Wednesday, March 15, 2017

The Second Amendment – Headed to the Supreme Court

On February 21st, in Kolbe v. Hogan, the United States Fourth Circuit Court of Appeals issued an en banc (the full bench) ruling to uphold a Maryland statute that banned assault weapons and detachable oversized magazines. The fundamental premise was that the Second Amendment does not give citizens the right to own military assault weapons. “The court leaned its decision on the 2008 Supreme Court ruling in District of Columbia v. Heller. Heller concluded that the Second Amendment does indeed allow the right to bear arms, but isn't unlimited — a decision that opened up the discussion on whether assault weapons go beyond the limits of Second Amendment protections.” AOL.com, February 22nd.
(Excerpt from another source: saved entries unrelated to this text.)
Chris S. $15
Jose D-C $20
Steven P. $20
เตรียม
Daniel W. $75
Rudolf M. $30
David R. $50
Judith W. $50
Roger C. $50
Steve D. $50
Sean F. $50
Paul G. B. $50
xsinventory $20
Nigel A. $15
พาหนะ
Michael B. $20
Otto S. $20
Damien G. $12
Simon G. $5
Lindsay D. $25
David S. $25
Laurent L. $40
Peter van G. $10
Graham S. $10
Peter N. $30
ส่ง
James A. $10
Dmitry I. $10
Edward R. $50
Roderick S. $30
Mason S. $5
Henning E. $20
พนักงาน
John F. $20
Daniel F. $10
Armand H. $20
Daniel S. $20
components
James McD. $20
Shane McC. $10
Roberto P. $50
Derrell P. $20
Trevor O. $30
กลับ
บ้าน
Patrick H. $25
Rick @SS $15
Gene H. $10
With a massive array of amicus briefs from states attorneys general aligned on both sides of the issue, the National Rifle Association, gun owners associations, gun safety organizations, etc., etc., the court made its feelings known with the opening lines from Robert Bruce King, a Clinton appointee writing for the majority:
On the morning of December 14, 2012, in Newtown, Connecticut, a gunman used an AR-15-type Bushmaster rifle and detachable thirty-round magazines to murder twenty first-graders and six adults in the Sandy Hook Elementary School. Two additional adults were injured by gunfire, and just twelve children in the two targeted classrooms were not shot. Nine terrified children ran from one of the classrooms when the gunman paused to reload, while two youngsters successfully hid in a restroom. Another child was the other classroom’s sole survivor. In all, the gunman fired at least 155 rounds of ammunition within five minutes, shooting each of his victims multiple times.
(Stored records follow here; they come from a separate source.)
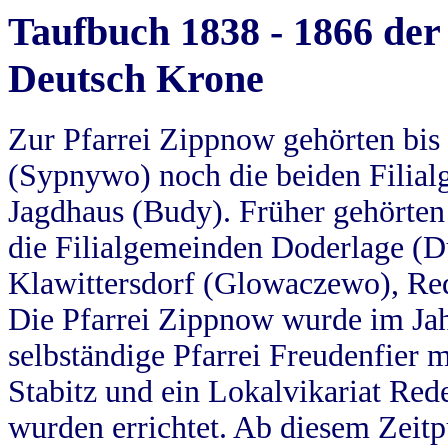
Taufbuch 1838 - 1866 der
Deutsch Krone
Zur Pfarrei Zippnow gehörten bi
(Sypnywo) noch die beiden Filial
Jagdhaus (Budy). Früher gehörten 
die Filialgemeinden Doderlage (D
Klawittersdorf (Glowaczewo), Red
Die Pfarrei Zippnow wurde im Jah
selbständige Pfarrei Freudenfier m
Stabitz und ein Lokalvikariat Red
wurden errichtet. Ab diesem Zeitp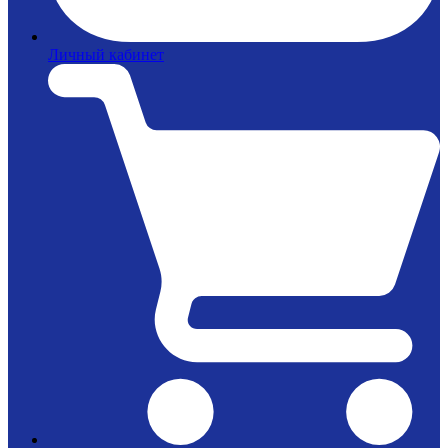
Личный кабинет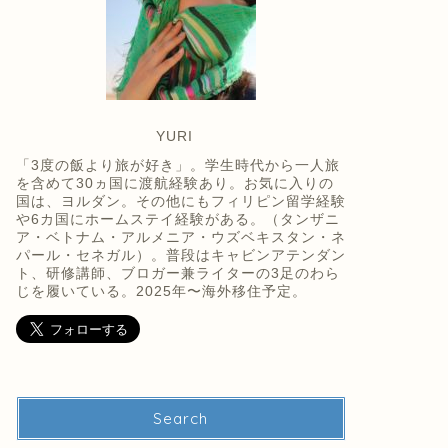
YURI
「3度の飯より旅が好き」。学生時代から一人旅
を含めて30ヵ国に渡航経験あり。お気に入りの
国は、ヨルダン。その他にもフィリピン留学経験
や6カ国にホームステイ経験がある。（タンザニ
ア・ベトナム・アルメニア・ウズベキスタン・ネ
パール・セネガル）。普段はキャビンアテンダン
ト、研修講師、ブロガー兼ライターの3足のわら
じを履いている。2025年〜海外移住予定。
Search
Both before and after Newtown, similar military-style rifles and detachable magazines have been used to perpetrate mass shootings in places whose names have become synonymous with the slaughters that occurred there — like Aurora, Colorado (twelve killed and at least fifty-eight wounded in July 2012 in a movie theater), and San Bernardino, California (fourteen killed and more than twenty wounded in December 2015 at a holiday party). In the early morning hours of June 12, 2016, a gunman killed forty-nine and injured fifty-three at the Pulse night club  in Orlando, Florida, making it the site of this country’s deadliest mass shooting yet.   According to news reports, the Orlando gunman used a Sig Sauer MCX, a semiautomatic rifle that was developed at the request of our Army’s special forces and is known in some military circles as the “Black Mamba.” Other massacres have been carried out with handguns equipped with magazines holding more than ten rounds, including those at Virginia Tech (thirty-two killed and at least seventeen wounded in April 2007) and Fort Hood, Texas (thirteen killed and more than thirty wounded in November 2009), as well as in Binghamton, New York (thirteen killed and four wounded in April 2009 at an immigration center), and Tucson, Arizona (six killed and thirteen wounded in January 2011 at a congresswoman’s constituent meeting in a grocery store parking lot).
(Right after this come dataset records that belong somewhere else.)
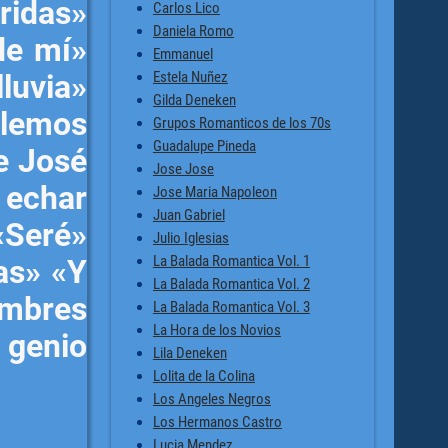
ridas»
Carlos Lico
Daniela Romo
de mí»
Emmanuel
Estela Nuñez
luvia»
Gilda Deneken
ilemos
Grupos Romanticos de los 70s
Guadalupe Pineda
e José
Jose Jose
 echar
Jose Maria Napoleon
Juan Gabriel
Seré»
Julio Iglesias
La Balada Romantica Vol. 1
as» «Y
La Balada Romantica Vol. 2
ombres
La Balada Romantica Vol. 3
La Hora de los Novios
l genio
Lila Deneken
Lolita de la Colina
Los Angeles Negros
Los Hermanos Castro
Lucia Mendez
In response to Newtown and other mass shootings, the duly elected members of the General Assembly of Maryland saw fit to enact the State’s Firearm Safety Act of 2013 (the “FSA”), which bans the AR-15 and other military-style rifles and shotguns (referred to as “assault weapons”) and detachable large-capacity magazines. The plaintiffs in these proceedings contest the constitutionality of the FSA with a pair of Second Amendment claims — one aimed at the assault weapons ban, the other at the prohibition against large-capacity magazines —   plus Fourteenth Amendment equal protection and due process claims.

The plaintiffs obviously lost, at least at this stage of the appellate process. But this is like to find its way to the U.S. Supreme Court, and most probably decided with a new, Trump-appointed justice on the bench. It’s hard to read the above words and think that there is any justification for anyone in our country to own such weapons. And still the U.S. Senate just voted successfully to rescind an Obama administration executive order than would, though background checks and related materials, have denied mentally ill persons the right to own guns.
It is equally hard to justify why there is a GOP groundswell in support of an NRA-lobbied proposal to allow silencers to be completely legal. Arguing that gun enthusiasts need to protect their hearing (wear ear protectors at the range folks!), the NRA would like to allow a fairly unrestricted use of silencers across the board. Just think how much more time the use of a silencer would give a mass murderer before he or she were detected and law enforcement called. And trust me, the bulk of the police community in the United States doesn’t like this any more than I do. Are we out of our minds?
I’m Peter Dekom, and the rest of the world stands in wonder how we continue to allow such open and free dissemination of our own mini-weapons of massive destruction to flow rather freely though our entire society.